Akira provides flexible access methods for different use cases, all backed by the same type-safe REST API.

Web Dashboard
Visual management interface for sandboxes, snapshots, and API keys, with an integrated terminal for interactive sessions.

REST API
Type-safe HTTP API supporting all platform operations: sandbox lifecycle, command execution, snapshot management, file operations, and metrics queries.

Native SDKs
Client libraries optimized for programmatic integration with AI agents and automated workflows.

Interactive Terminal
Full PTY terminal sessions over WebSocket with ANSI escape code support, window resizing, and interactive application compatibility. Accessible from the dashboard or programmatically via a ticket-based connection flow.

Dual Authentication Modes
- JWT-based session authentication for dashboard users
- API key authentication for programmatic and SDK access

All requests are resolved to a tenant namespace before reaching any sandbox operation, enforcing tenant-scoped access control at every layer of the stack.

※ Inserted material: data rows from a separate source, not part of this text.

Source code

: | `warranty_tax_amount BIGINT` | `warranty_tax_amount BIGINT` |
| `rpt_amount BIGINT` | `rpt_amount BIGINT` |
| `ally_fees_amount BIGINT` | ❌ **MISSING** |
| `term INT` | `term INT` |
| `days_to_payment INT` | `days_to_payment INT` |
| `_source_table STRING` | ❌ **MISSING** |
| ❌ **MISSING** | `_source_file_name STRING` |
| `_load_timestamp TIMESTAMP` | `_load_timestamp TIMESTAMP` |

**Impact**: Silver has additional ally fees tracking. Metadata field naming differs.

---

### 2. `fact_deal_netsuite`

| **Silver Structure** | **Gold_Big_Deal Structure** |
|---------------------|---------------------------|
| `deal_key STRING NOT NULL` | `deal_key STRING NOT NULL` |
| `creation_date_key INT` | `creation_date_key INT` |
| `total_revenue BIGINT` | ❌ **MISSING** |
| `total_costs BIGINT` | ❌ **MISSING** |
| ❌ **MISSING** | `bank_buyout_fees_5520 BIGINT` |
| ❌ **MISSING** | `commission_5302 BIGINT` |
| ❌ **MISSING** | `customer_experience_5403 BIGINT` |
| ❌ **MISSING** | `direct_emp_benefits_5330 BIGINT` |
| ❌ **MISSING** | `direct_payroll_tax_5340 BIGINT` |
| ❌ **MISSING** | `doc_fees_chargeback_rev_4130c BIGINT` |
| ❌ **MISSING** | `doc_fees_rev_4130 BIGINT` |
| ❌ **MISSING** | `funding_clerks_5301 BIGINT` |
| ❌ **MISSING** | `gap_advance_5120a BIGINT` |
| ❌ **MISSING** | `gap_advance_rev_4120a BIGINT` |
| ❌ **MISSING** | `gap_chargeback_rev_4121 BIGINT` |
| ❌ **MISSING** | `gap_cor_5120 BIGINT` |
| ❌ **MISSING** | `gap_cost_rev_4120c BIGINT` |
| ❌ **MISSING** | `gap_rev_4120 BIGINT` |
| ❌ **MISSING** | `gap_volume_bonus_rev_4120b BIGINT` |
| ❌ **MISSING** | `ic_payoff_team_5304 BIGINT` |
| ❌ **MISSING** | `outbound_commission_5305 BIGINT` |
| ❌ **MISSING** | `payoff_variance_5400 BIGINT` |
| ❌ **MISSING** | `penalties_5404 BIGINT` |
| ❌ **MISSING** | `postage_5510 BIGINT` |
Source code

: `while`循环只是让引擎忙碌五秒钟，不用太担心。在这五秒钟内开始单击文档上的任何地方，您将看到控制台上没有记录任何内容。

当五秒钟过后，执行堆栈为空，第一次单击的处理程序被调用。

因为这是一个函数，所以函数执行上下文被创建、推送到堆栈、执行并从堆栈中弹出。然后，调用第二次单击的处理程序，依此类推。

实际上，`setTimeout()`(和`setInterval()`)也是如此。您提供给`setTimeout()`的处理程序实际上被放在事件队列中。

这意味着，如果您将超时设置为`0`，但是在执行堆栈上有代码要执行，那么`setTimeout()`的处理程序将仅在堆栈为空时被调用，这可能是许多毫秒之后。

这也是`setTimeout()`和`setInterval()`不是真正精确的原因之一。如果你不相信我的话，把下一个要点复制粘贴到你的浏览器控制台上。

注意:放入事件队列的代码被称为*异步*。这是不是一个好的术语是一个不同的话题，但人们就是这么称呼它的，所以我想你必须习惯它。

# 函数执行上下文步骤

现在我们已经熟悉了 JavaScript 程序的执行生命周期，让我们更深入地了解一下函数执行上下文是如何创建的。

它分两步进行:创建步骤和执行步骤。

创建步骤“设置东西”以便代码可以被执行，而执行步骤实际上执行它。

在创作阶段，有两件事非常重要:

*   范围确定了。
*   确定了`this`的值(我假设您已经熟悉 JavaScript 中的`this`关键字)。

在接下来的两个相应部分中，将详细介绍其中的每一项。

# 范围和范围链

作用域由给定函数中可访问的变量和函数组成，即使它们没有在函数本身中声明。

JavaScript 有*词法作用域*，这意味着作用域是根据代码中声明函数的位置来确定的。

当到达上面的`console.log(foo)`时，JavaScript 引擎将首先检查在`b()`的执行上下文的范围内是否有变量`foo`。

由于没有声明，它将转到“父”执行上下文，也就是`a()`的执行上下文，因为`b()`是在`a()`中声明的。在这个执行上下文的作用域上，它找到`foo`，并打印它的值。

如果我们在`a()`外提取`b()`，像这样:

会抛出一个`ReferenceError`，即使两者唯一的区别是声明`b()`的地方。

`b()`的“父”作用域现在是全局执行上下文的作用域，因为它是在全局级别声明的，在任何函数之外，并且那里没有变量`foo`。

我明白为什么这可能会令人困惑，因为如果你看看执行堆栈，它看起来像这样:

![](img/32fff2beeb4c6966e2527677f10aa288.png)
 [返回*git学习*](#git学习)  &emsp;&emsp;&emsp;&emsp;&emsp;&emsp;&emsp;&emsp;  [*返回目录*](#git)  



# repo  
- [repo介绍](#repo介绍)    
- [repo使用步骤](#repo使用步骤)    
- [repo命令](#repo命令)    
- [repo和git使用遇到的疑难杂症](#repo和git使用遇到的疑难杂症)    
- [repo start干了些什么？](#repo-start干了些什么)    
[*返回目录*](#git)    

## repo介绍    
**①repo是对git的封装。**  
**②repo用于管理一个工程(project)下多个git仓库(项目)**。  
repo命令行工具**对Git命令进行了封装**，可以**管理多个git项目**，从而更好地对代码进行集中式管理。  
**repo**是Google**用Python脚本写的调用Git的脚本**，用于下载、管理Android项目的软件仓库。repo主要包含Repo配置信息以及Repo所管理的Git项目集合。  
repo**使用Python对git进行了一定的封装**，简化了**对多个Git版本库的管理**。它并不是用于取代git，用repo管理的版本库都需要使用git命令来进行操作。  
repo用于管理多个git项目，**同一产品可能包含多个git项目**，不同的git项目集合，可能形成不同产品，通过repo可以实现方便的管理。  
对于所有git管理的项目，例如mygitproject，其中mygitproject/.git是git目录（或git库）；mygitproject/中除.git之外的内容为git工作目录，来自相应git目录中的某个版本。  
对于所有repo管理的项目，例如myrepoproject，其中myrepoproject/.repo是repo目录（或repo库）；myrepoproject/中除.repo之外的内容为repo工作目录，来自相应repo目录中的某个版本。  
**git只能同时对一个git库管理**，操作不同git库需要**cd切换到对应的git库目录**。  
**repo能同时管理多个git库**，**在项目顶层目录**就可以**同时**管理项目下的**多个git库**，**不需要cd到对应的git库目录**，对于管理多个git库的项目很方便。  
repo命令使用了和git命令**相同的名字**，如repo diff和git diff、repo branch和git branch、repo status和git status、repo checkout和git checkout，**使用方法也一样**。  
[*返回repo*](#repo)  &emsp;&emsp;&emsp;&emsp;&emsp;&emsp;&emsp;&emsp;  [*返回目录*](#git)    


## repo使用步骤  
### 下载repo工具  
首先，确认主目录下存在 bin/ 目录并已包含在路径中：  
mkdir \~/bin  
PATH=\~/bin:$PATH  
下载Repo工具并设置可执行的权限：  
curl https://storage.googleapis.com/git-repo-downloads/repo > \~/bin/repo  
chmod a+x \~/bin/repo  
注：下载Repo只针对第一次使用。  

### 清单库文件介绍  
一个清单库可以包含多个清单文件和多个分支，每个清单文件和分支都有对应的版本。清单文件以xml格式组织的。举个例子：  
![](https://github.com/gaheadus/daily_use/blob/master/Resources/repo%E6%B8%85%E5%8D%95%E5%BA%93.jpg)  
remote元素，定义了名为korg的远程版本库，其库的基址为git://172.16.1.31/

Bare Metal Compute for Maximum Performance

Akira runs on bare metal nodes to eliminate nested virtualization overhead and maximize price-performance.

Hardware Virtualization
MicroVMs run directly on physical hardware with native access to CPU virtualization extensions, avoiding the performance penalty of nested virtualization.

ARM Architecture
Optimized for compute efficiency, providing more processing power per dollar than equivalent x86 instances while maintaining full compatibility with standard Linux workloads.

Efficient Multi-Tenant Packing
Multiple sandbox tiers with varying CPU and memory allocations are packed efficiently across the node fleet, maximizing infrastructure utilization without compromising isolation guarantees.

No Hypervisor Tax
By running on bare metal rather than cloud VMs, Akira eliminates the hypervisor overhead that adds latency and cost to cloud-based container platforms.


Security Model: Defense in Depth

Akira implements multiple layers of isolation to protect tenants from each other and the platform from malicious workloads.

Hardware Isolation

Hypervisor boundary per sandbox with separate guest kernels, protecting against kernel exploits and container escape vulnerabilities.

Network Isolation

Per-tenant network policies with full flow visibility, preventing lateral movement and unauthorized external communication.

Storage Isolation

Dedicated block volumes per sandbox with encryption at rest and in transit, ensuring data cannot leak between tenants.

Identity Isolation

Tenant-scoped authentication with JWT and API key support, ensuring requests are validated and authorized before reaching any infrastructure layer.

Unlike traditional container platforms that rely on namespace isolation with a shared kernel, Akira's hardware-level boundaries provide defense against entire classes of vulnerabilities that have historically enabled container escapes.


Why This Architecture

Akira's architecture is purpose-built for the unique requirements of AI agents, automated workflows, and untrusted code execution.

  1. Security without performance tradeoffs: Hardware isolation with sub-second cold starts
  2. Full filesystem persistence: Not just data volume but complete root filesystem state
  3. Instant environment cloning: Spin up identical environments in seconds for testing and parallel execution
  4. Network-based security visibility: Monitor all external communication without compromising isolation
  5. Cost-efficient storage: Layered filesystem keeps base OS reads fast and free while persisting all changes.

For development teams building AI agents, running untrusted code or managing complex multi-tenant environments, Akira provides the security guarantees of dedicated VMs with the operational simplicity of containers and the performance characteristics of neither.